Requests:
a) According to the blog post, what two recent examples come to the writer's mind of seemingly normal people committing horrible crimes?
b) Echo the blog post word for word from "Published April 11, 2007" to "a life-shaping experience.".
c) Write what comes next in the blog post about ordinary people and horrible crimes, starting after its final sentence.

Quoted text:
Published April 11, 2007
| FOX Fan
Thank you so much to all of you who wrote in about Sunday's special, "The Passion: Facts, Fictions and Faith."
There were so many wonderful comments, and I was overwhelmed by the positive responses! Next week I will write more about the special, and answer some of your questions about working on the project. It was indeed a life-shaping experience.
This week's blog is actually from a story a week before Easter. But it's a 24-7 subject.
I have worked in the news for the past, well, several years, and I've seen a recurring theme: that people, who appear normal and lead seemingly good lives, can commit very horrible crimes. Two recent examples that first come to mind are the Amish school shooting and the debacle at the Abu Ghraib prison.
History is rife with state-sponsored systemic evil, like Nazi Germany and the genocide in Rwanda, where a regular person's sense of right and wrong can go haywire in a political whirlwind that can reposition one's moral compass.
These two events that were committed by individuals, and the historic laundry list of bad regimes horrify us — and, at the same time, give us a secure sense that we would never commit such heinous crimes or get caught up in systems like that. But, could we … or would we?

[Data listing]
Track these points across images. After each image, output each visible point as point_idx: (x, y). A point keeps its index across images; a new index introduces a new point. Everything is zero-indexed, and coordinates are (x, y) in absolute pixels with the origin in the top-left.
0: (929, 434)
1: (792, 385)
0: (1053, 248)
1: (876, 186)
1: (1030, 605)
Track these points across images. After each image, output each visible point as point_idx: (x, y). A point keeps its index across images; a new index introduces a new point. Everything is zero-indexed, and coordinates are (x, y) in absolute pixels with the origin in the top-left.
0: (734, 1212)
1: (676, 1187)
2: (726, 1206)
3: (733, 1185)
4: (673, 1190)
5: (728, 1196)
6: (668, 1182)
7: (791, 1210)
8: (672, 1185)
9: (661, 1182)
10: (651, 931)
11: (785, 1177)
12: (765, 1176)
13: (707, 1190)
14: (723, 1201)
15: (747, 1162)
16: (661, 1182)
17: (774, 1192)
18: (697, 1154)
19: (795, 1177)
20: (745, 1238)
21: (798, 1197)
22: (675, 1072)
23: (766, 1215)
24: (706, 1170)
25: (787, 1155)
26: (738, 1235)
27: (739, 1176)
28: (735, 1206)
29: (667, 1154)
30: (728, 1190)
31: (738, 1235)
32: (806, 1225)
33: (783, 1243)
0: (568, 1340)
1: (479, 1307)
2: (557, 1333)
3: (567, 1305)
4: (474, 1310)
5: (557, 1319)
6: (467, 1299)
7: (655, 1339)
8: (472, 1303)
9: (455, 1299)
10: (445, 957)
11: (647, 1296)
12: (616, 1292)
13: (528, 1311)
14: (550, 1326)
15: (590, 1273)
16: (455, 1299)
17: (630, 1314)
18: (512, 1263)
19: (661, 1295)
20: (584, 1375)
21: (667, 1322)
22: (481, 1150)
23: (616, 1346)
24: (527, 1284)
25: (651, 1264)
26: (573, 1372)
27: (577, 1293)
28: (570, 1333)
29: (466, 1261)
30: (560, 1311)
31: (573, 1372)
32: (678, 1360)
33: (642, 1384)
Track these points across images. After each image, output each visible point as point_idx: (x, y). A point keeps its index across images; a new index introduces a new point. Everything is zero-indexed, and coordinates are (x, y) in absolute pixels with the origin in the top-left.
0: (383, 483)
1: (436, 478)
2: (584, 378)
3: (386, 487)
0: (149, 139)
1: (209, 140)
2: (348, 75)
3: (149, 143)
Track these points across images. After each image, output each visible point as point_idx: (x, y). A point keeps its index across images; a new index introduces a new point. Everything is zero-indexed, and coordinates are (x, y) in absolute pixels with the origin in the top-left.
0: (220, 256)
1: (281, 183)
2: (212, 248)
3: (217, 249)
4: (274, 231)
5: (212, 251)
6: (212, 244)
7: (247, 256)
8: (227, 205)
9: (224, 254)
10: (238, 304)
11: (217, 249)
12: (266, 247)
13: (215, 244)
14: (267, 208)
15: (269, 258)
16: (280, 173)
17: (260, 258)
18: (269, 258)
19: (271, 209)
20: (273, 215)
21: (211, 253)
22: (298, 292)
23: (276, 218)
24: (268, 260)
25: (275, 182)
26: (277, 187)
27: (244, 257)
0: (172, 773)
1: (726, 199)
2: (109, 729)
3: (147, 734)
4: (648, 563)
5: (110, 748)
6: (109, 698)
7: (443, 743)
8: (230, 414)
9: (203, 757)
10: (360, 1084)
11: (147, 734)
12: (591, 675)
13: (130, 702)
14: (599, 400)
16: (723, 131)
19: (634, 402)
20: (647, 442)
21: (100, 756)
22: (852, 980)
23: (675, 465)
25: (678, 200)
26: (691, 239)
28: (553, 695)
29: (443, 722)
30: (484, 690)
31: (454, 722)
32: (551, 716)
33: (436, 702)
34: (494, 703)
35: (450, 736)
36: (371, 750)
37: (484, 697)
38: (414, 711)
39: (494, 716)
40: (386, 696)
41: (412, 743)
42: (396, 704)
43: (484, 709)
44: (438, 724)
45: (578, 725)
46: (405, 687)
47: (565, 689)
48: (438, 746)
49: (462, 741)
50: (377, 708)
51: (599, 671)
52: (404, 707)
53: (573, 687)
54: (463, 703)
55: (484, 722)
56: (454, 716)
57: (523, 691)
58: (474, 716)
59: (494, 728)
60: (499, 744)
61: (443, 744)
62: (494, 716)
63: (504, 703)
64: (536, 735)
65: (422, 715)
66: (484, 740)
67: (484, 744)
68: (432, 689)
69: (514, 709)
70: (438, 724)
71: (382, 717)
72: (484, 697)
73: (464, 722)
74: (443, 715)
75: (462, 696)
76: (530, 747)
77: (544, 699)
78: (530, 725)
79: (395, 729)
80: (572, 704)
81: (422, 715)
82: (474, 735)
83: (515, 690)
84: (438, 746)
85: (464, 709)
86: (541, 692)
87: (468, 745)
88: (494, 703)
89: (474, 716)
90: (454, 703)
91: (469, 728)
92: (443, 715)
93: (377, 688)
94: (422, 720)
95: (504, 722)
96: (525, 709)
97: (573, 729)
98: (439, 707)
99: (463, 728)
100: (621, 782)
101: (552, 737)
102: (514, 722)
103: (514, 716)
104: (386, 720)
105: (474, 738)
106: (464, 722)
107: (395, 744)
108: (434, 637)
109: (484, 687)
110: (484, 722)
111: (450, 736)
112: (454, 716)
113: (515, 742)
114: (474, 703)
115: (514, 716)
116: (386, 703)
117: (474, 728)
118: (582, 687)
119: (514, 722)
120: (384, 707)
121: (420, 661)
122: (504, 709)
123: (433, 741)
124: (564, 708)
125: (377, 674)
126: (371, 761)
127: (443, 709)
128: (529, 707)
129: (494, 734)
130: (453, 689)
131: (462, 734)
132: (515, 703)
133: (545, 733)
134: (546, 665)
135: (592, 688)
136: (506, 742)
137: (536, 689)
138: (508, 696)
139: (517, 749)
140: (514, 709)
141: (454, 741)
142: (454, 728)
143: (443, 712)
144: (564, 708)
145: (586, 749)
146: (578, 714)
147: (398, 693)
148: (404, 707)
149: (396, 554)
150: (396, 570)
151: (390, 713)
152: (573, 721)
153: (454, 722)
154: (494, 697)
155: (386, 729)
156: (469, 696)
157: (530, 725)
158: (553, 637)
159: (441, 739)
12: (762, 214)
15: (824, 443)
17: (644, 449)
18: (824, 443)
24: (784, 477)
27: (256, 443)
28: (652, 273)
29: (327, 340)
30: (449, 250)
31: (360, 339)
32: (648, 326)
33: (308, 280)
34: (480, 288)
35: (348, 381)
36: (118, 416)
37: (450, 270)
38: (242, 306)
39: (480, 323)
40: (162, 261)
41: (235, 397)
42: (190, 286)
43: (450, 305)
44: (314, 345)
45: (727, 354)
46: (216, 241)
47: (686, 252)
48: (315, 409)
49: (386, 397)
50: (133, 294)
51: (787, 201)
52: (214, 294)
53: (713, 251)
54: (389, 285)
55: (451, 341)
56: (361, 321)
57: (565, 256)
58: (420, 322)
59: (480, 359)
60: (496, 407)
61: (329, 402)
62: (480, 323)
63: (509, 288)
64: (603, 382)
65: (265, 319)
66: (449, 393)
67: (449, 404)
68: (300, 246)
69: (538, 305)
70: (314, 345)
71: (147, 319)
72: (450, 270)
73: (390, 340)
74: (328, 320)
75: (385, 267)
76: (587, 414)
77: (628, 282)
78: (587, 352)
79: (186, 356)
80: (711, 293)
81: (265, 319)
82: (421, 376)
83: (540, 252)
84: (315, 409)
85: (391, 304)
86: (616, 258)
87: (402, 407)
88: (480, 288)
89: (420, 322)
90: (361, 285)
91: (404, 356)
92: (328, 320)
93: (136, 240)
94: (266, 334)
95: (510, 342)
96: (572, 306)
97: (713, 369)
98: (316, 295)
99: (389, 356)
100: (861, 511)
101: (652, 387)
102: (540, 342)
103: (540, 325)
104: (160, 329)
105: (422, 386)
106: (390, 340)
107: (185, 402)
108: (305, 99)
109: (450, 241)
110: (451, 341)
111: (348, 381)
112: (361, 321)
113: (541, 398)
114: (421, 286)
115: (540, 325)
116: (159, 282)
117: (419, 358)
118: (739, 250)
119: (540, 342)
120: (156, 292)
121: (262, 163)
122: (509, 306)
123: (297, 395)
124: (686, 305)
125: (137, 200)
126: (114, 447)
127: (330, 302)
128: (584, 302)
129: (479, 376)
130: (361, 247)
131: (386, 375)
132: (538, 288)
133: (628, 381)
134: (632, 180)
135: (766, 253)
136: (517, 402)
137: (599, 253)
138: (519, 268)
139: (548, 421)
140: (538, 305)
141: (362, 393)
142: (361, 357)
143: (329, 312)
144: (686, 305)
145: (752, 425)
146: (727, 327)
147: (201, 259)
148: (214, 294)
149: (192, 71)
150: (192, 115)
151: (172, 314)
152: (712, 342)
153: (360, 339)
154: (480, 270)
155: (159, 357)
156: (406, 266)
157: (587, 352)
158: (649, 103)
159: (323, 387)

Answers to each task:
a) The Amish school shooting and the debacle at the Abu Ghraib prison.

b)
Published April 11, 2007
| FOX Fan
Thank you so much to all of you who wrote in about Sunday's special, "The Passion: Facts, Fictions and Faith."
There were so many wonderful comments, and I was overwhelmed by the positive responses! Next week I will write more about the special, and answer some of your questions about working on the project. It was indeed a life-shaping experience.

c)
A couple of weeks ago I interviewed psychologist Dr. Philip Zimbardo, author of the book, “The Lucifer Effect: Understanding How Good People Turn Evil.” The book is based on the landmark Stanford Prison Experiment that took place 33 years ago. The experiment started with 24 regular college guys, who took the role of either guard or prisoner. In just six days, these normal boys turned the experimental prison into a house of horrors. Dr. Zimbardo says, “The guards began to use their power to dominate, to control, and ultimately, to crush the prisoners. So that meant that within 36 hours, one of these normal healthy kids had an emotional breakdown, and the same thing happened on day three, four and five.”
What Dr. Zimbardo discovered was how any normal person can quickly succumb to evil, under the right conditions. He then asks the question: “What makes people go wrong?” He found that it wasn't just a few bad apples causing evil, but a “bad barrel.” The system itself created the cauldron for evil to grow and be nourished. It's the same philosophy behind a “mob mentality.” And, unless people are aware of the dangers, they can easily get sucked in.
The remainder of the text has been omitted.